The call has been made by Federated Farmers dairy chairman Willy Leferink at the farmer group's 2012 national conference in Auckland.
This week farmer-shareholders voted in favour of TAF in a 66 per cent "yes" vote, but not enough of them in favour of a second resolution to alter Fonterra's constitution and limit the size of the Fonterra Shareholder Fund. The second resolution required a 75 per cent vote of support, but stopped short at 72.8 per cent.
Fonterra chairman Sir Henry van der Heyden said the resolution would be taken back to the dairy co-operative's annual meeting in November because it was in the company's best interests.
Leferink said yesterday that though the constitutional amendment resolution narrowly failed the vote, it was what a majority of Fonterra shareholders wanted.

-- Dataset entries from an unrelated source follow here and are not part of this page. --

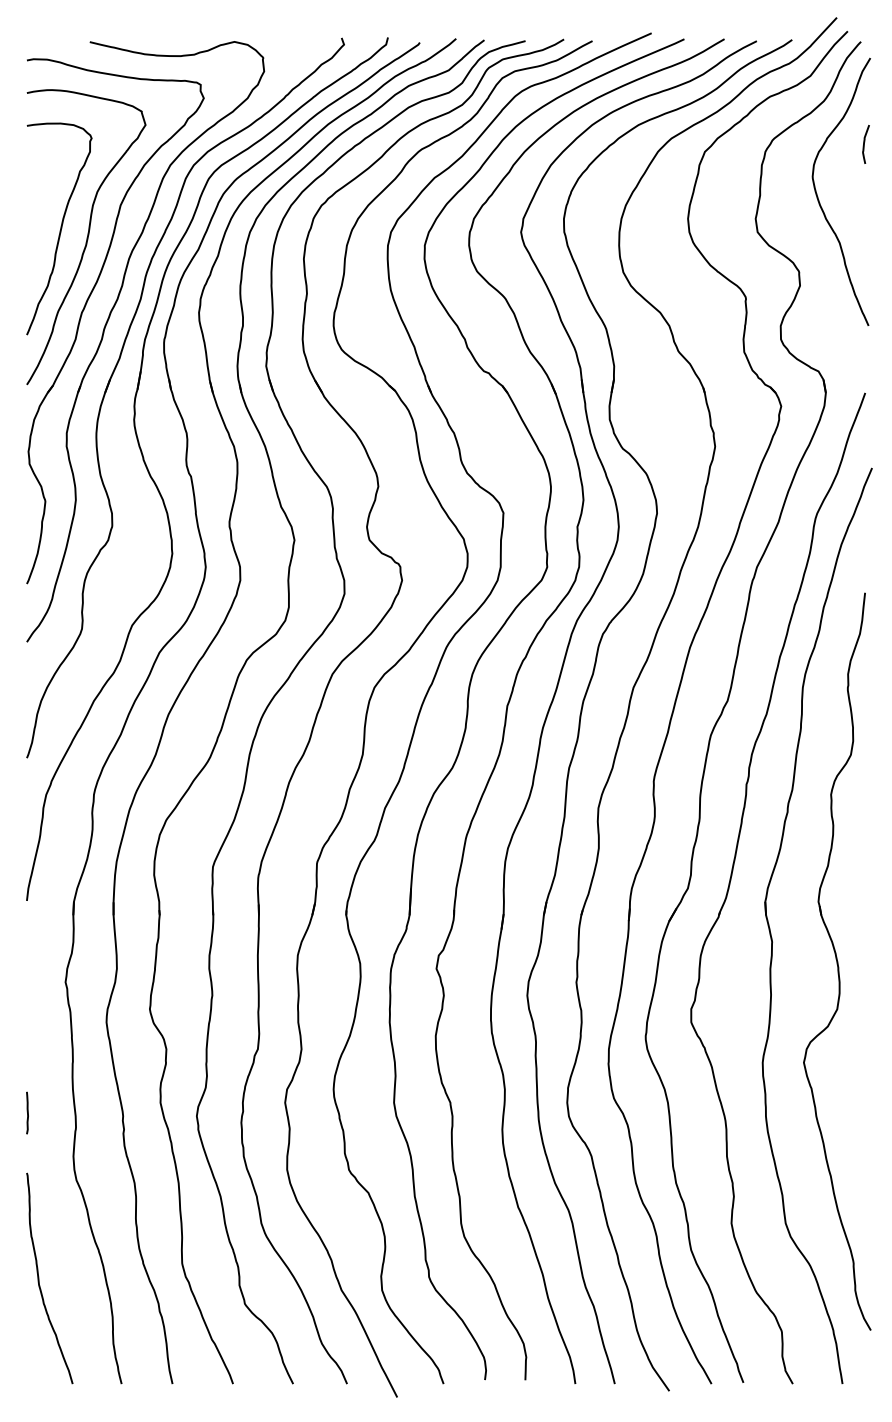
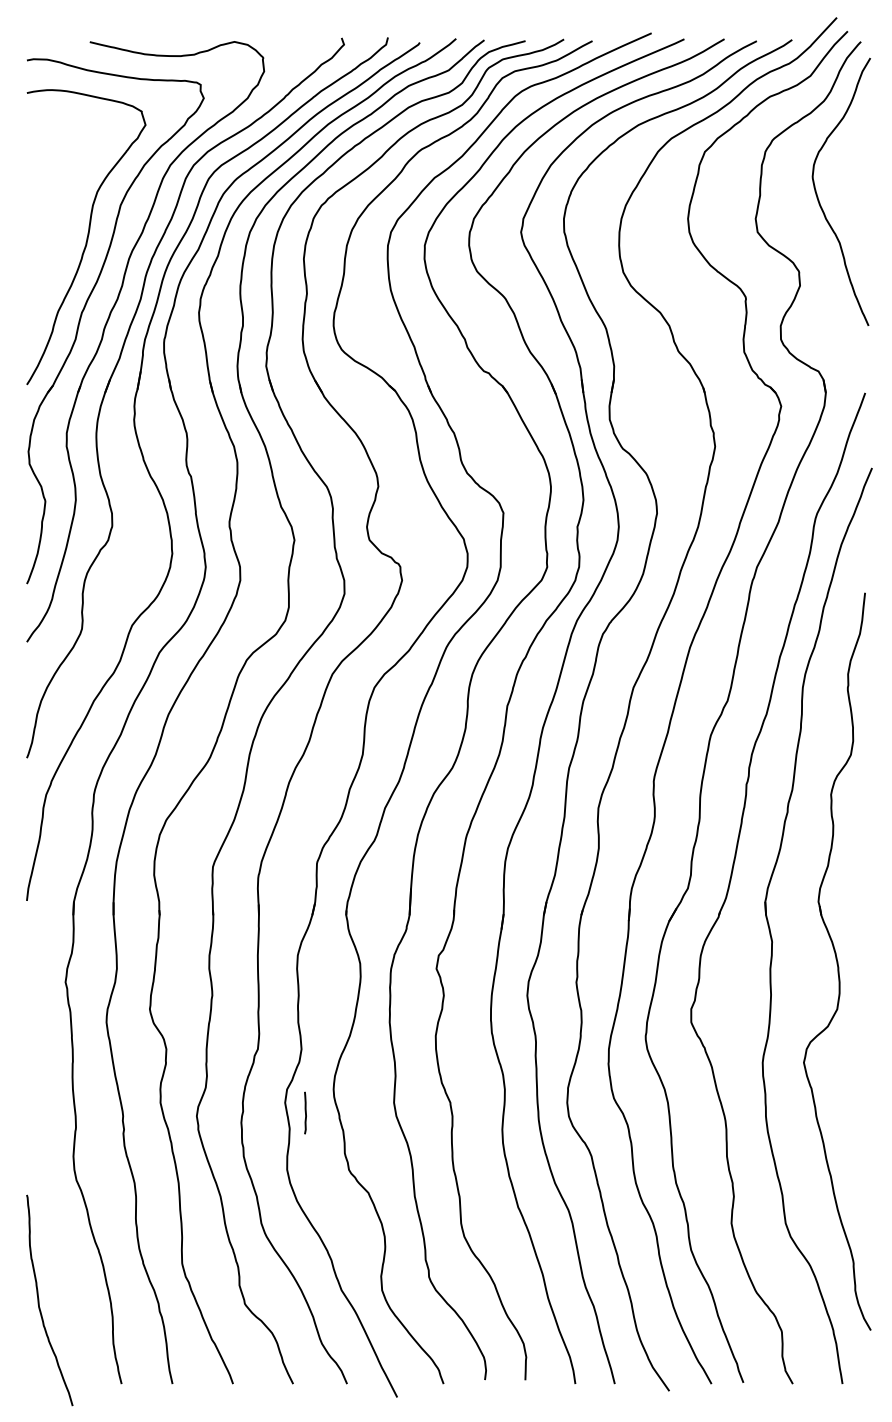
curve at (864, 144): present -> none
curve at (60, 228): present -> none
line at (27, 1112) position: (27, 1112) -> (305, 1112)
curve at (39, 1278) position: (39, 1278) -> (39, 1300)
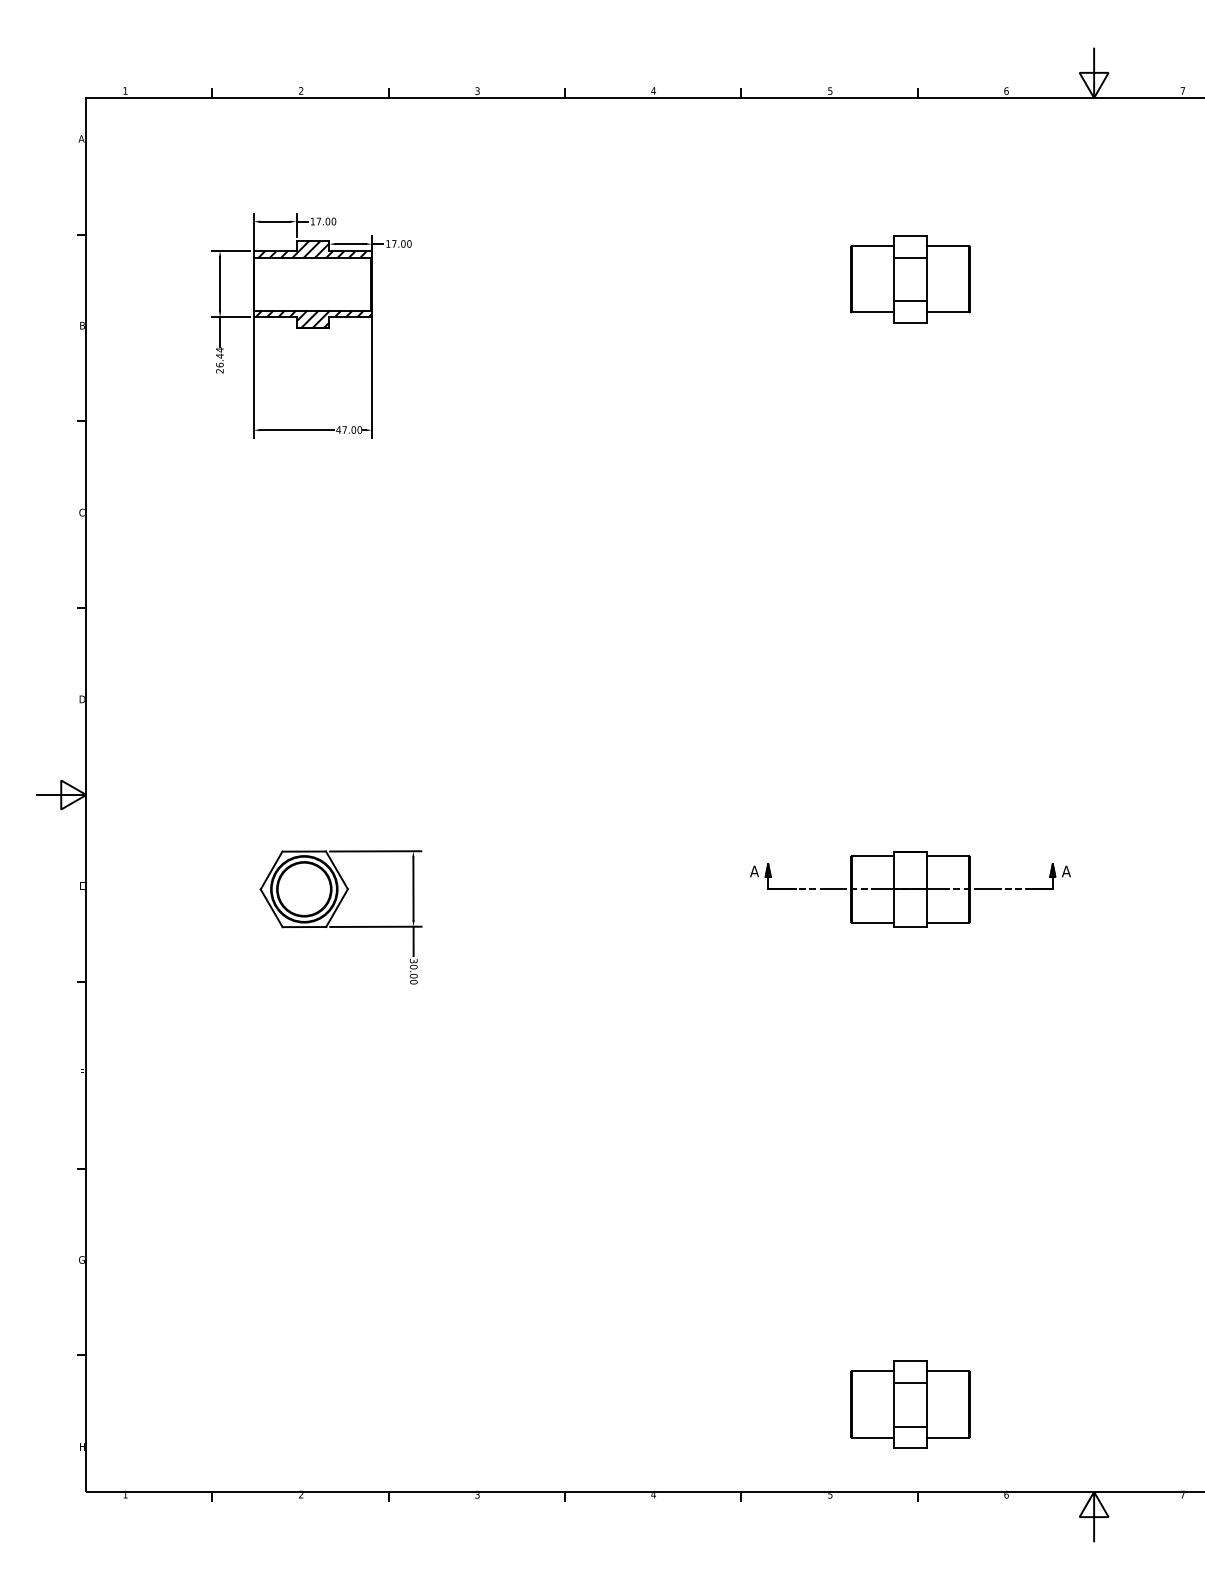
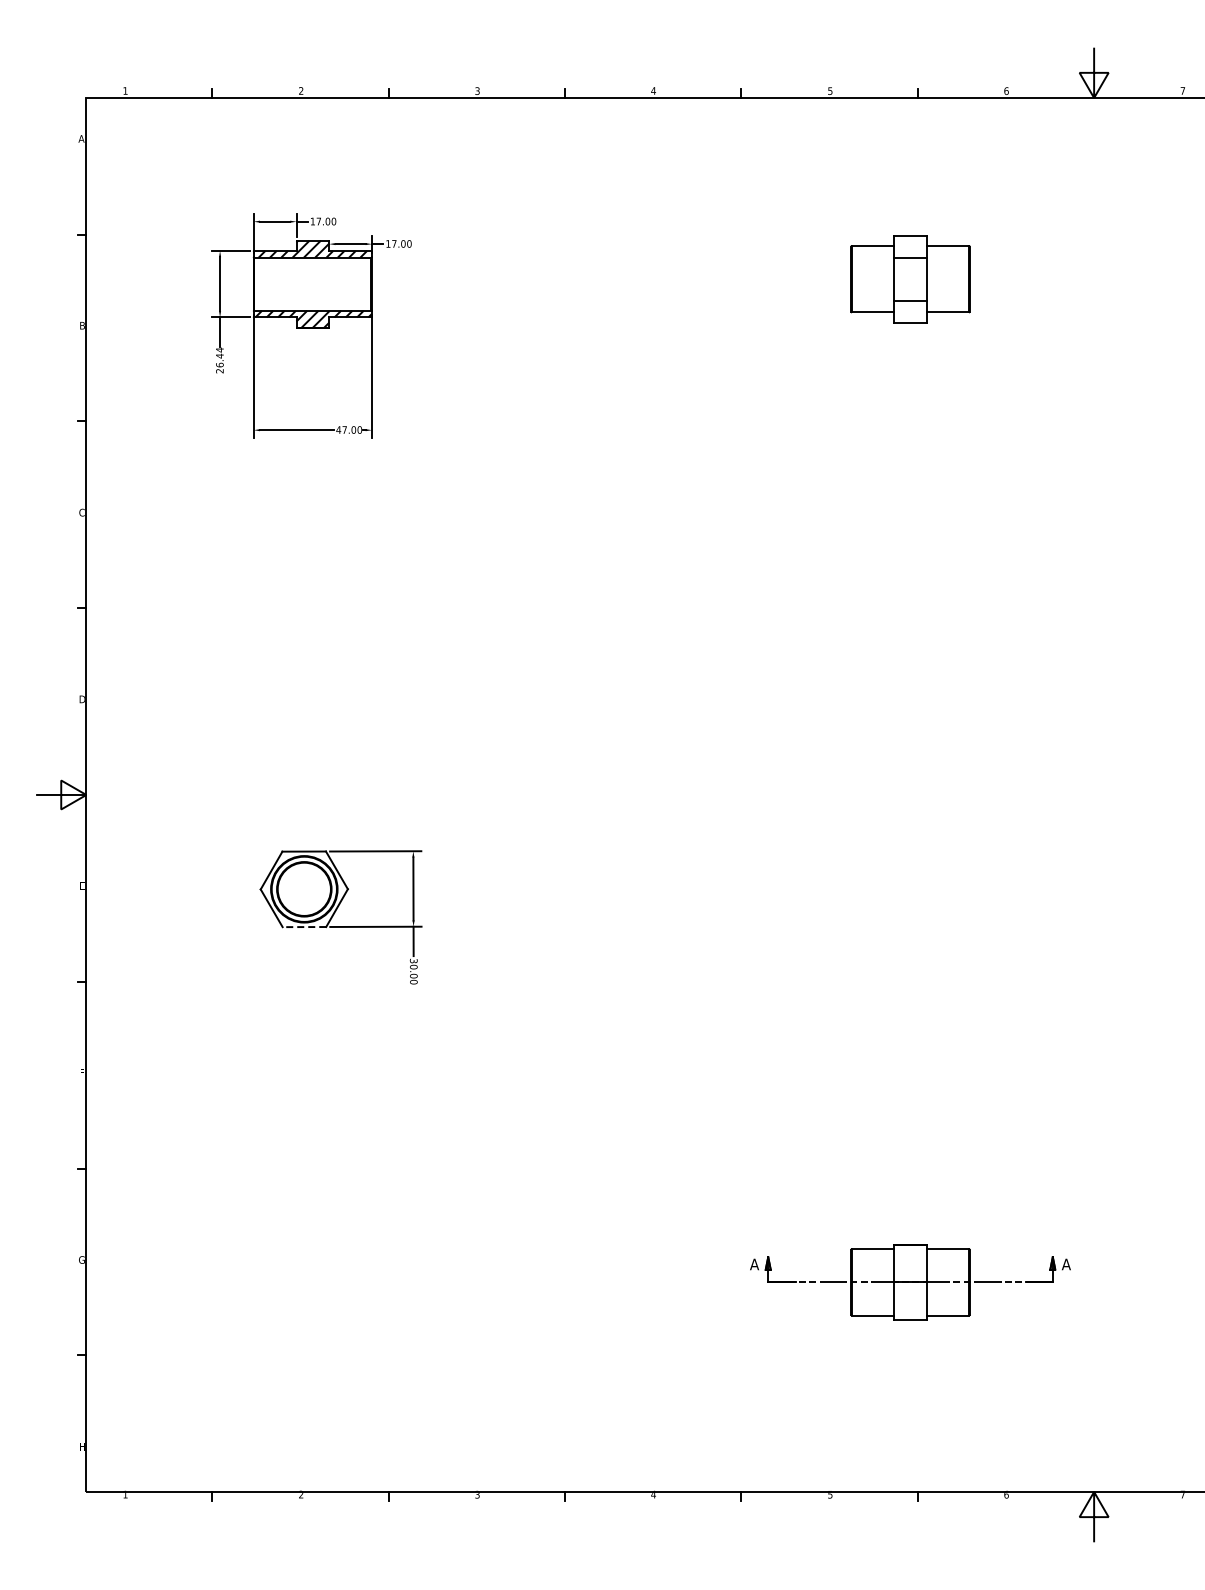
part at (910, 889) position: (910, 889) -> (910, 1282)
line at (304, 927): solid -> dashed
part at (910, 1404): present -> none
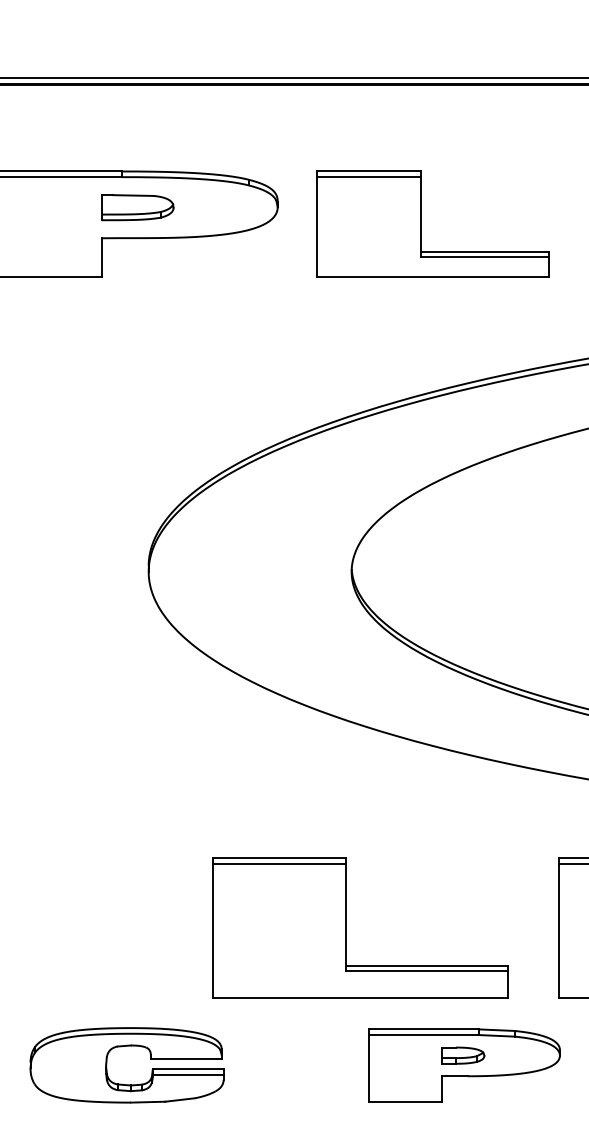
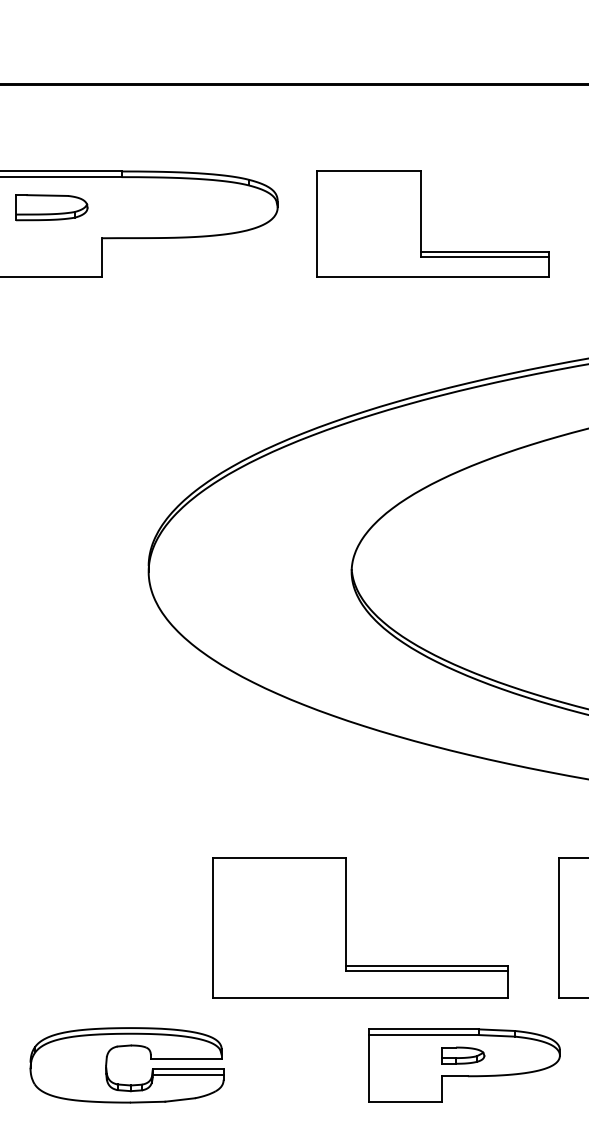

"My message to MPs is to listen to what a majority of Fonterra shareholders voted for and to put that into effect via the DIRA amendment [Dairy Industry Restructuring Amendment Bill] now before you. The risk is a 'B constitution' nobody wants sitting there like a ghost from the past, given Fonterra's AGM is still months away," he said.
"Take the constitutional amendment that narrowly failed and put that into the DIRA, especially the size of the Shareholders Fund, the number of dividends any one farmer can trade into it, and the maximum number of units any one outside investor can hold.
"While Parliament's at it, what about allowing Fonterra to set its own share-price policy?" Leferink said.
The yes vote for TAF means sharemarket investors will be invited to buy dividend-carrying, non-voting units in up to 25 per cent of total Fonterra shares in a Fonterra Shareholders Fund.
TAF for the first time allows non-farm owners to buy an interest in the world's biggest dairy exporter.
Some farmer-shareholders have expressed concern that these outside influences might lead to loss of total farmer control over their co-operative, which is why limits on the size of the fund are seen by some as an important backstop.